TASK STATEMENT: Recast the listing as a numbered list, starting with the line that contains "left knee: (466, 466, 4)" and going on through the line that contains "right ankle: (567, 452, 10)". Include only those lines and leave out any blank ones.

Images with bounding boxes

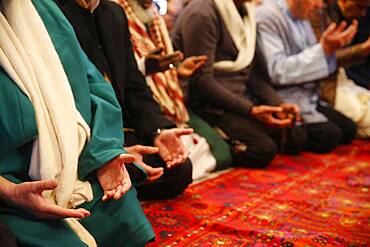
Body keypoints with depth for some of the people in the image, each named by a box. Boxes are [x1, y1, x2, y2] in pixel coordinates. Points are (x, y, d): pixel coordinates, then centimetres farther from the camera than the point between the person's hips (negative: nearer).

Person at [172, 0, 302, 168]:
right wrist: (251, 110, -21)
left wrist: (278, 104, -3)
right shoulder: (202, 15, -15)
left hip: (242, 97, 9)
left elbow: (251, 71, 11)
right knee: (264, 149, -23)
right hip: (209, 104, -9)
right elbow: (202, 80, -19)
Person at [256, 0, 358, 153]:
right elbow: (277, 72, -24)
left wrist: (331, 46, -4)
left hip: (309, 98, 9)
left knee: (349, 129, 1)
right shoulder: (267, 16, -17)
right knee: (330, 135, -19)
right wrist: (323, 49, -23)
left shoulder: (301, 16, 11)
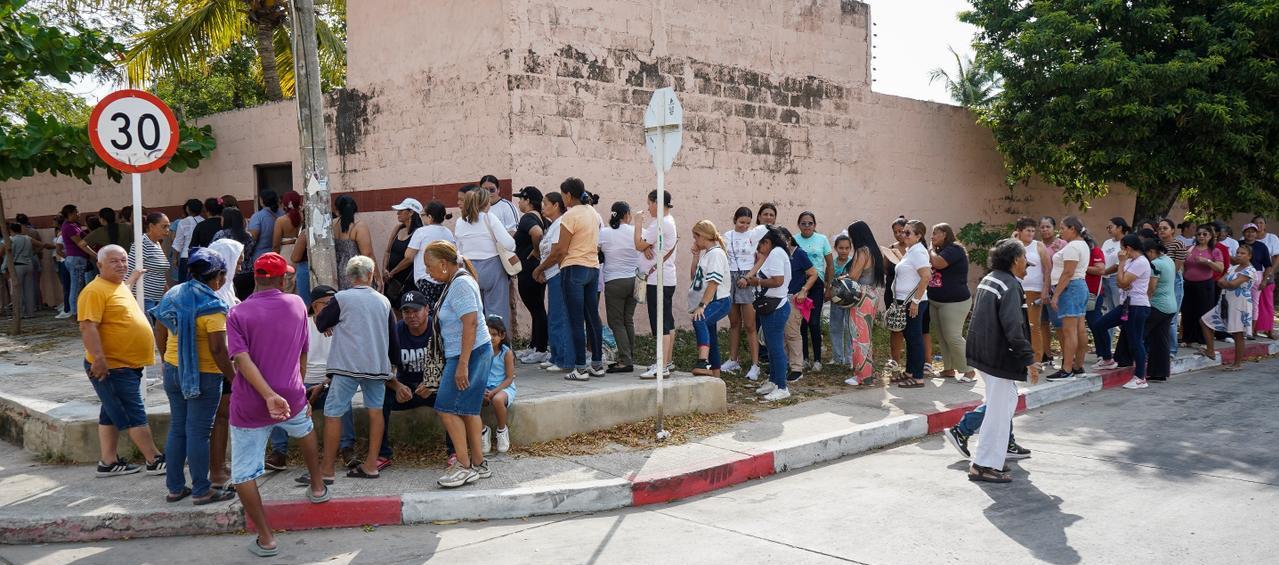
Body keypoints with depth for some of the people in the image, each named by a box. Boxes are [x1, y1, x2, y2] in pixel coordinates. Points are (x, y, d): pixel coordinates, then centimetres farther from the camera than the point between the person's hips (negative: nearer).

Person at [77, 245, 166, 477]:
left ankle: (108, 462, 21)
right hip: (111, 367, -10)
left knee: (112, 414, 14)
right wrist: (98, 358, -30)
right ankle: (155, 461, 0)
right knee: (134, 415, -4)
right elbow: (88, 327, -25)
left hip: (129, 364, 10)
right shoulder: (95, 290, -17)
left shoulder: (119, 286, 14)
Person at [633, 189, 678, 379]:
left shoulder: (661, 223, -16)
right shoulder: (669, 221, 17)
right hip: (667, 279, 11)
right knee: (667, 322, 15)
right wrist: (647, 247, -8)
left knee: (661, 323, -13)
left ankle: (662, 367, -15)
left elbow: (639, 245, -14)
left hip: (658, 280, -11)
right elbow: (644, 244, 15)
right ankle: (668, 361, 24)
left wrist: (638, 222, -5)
--
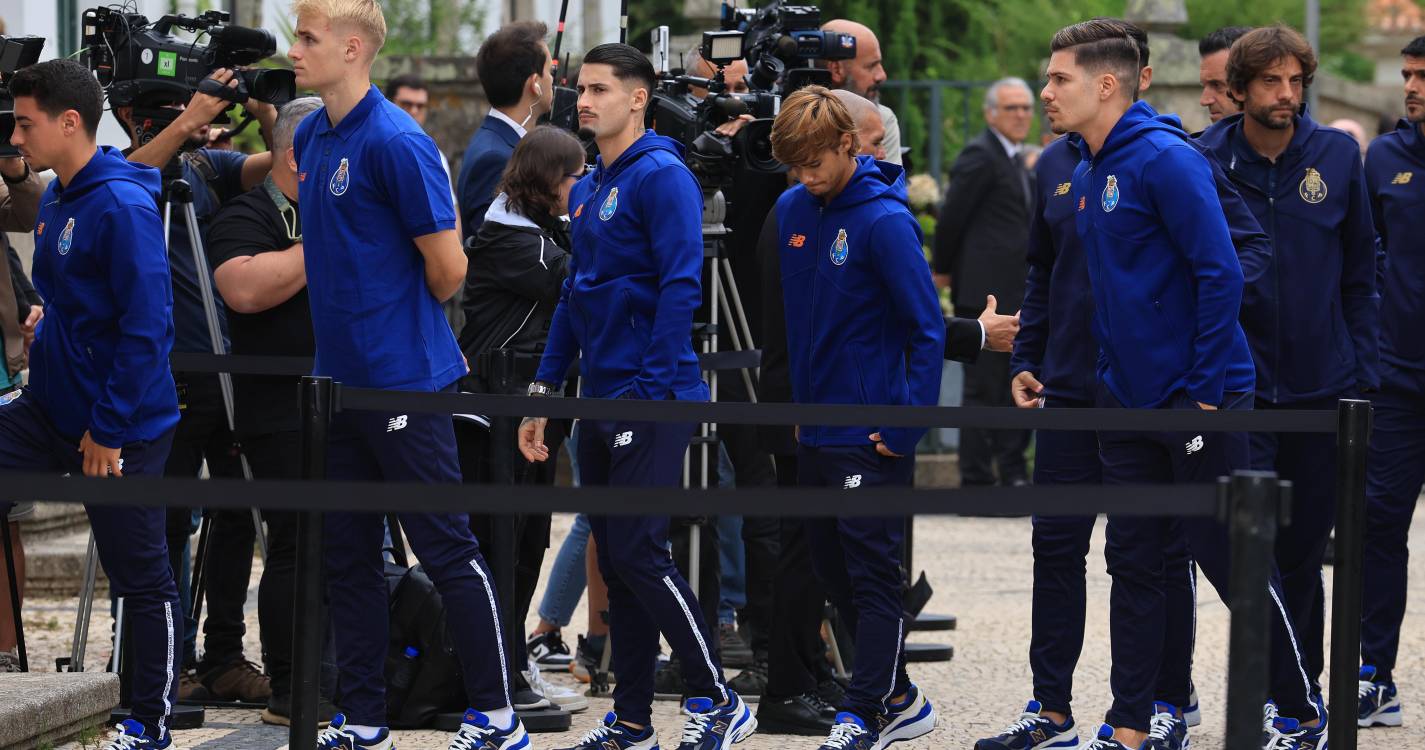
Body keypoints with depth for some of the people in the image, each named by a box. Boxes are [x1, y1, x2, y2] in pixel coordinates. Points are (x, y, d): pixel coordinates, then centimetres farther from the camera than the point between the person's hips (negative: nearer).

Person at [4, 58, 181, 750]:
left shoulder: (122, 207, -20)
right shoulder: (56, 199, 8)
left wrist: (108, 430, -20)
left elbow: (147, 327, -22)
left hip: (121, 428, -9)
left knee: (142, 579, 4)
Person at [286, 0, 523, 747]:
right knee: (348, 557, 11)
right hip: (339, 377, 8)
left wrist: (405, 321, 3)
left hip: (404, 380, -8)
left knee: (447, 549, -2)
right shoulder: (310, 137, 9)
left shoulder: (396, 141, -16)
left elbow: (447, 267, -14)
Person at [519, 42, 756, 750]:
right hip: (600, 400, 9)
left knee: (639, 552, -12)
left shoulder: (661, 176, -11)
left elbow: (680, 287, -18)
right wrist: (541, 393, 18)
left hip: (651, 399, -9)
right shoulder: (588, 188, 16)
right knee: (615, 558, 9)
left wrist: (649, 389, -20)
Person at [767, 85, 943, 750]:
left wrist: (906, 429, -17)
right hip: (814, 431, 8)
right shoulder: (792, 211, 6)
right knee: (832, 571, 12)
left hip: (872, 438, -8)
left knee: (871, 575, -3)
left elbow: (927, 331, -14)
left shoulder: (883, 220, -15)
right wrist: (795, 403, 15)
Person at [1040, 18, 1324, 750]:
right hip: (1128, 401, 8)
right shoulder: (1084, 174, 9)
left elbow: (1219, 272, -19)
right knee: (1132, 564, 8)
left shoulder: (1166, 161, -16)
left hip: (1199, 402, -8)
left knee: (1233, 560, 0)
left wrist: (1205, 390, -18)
==
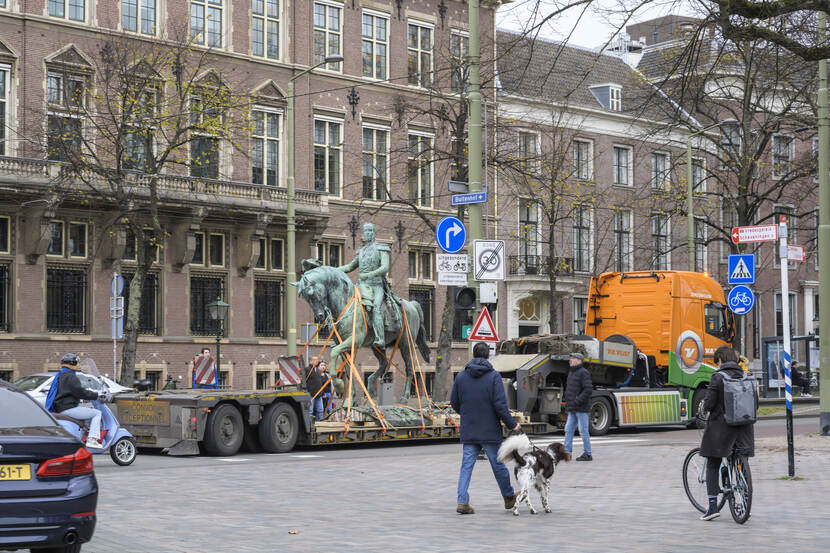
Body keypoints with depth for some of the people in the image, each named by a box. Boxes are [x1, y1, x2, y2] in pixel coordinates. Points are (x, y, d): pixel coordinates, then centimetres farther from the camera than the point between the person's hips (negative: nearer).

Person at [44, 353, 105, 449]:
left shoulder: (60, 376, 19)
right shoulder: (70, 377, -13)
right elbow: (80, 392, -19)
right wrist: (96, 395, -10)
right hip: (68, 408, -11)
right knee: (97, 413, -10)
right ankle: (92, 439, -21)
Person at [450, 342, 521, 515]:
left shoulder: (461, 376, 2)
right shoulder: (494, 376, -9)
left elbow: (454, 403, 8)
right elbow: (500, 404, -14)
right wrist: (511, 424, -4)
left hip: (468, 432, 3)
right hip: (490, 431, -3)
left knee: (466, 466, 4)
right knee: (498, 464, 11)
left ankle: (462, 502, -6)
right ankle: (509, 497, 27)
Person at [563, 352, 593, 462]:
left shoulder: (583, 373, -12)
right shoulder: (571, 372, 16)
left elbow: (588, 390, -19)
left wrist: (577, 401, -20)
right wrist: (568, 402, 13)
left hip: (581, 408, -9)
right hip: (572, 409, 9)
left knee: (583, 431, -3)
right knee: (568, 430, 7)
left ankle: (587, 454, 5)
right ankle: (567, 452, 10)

RESPONSE TO THIS TASK:
1. left knee: (466, 466, 4)
2. right knee: (498, 464, 11)
3. left ankle: (462, 502, -6)
4. right ankle: (509, 497, 27)
5. Person at [563, 352, 593, 462]:
6. left shoulder: (583, 373, -12)
7. right shoulder: (571, 372, 16)
8. left elbow: (588, 390, -19)
9. left wrist: (577, 401, -20)
10. right wrist: (568, 402, 13)
11. left hip: (581, 408, -9)
12. right hip: (572, 409, 9)
13. left knee: (583, 431, -3)
14. right knee: (568, 430, 7)
15. left ankle: (587, 454, 5)
16. right ankle: (567, 452, 10)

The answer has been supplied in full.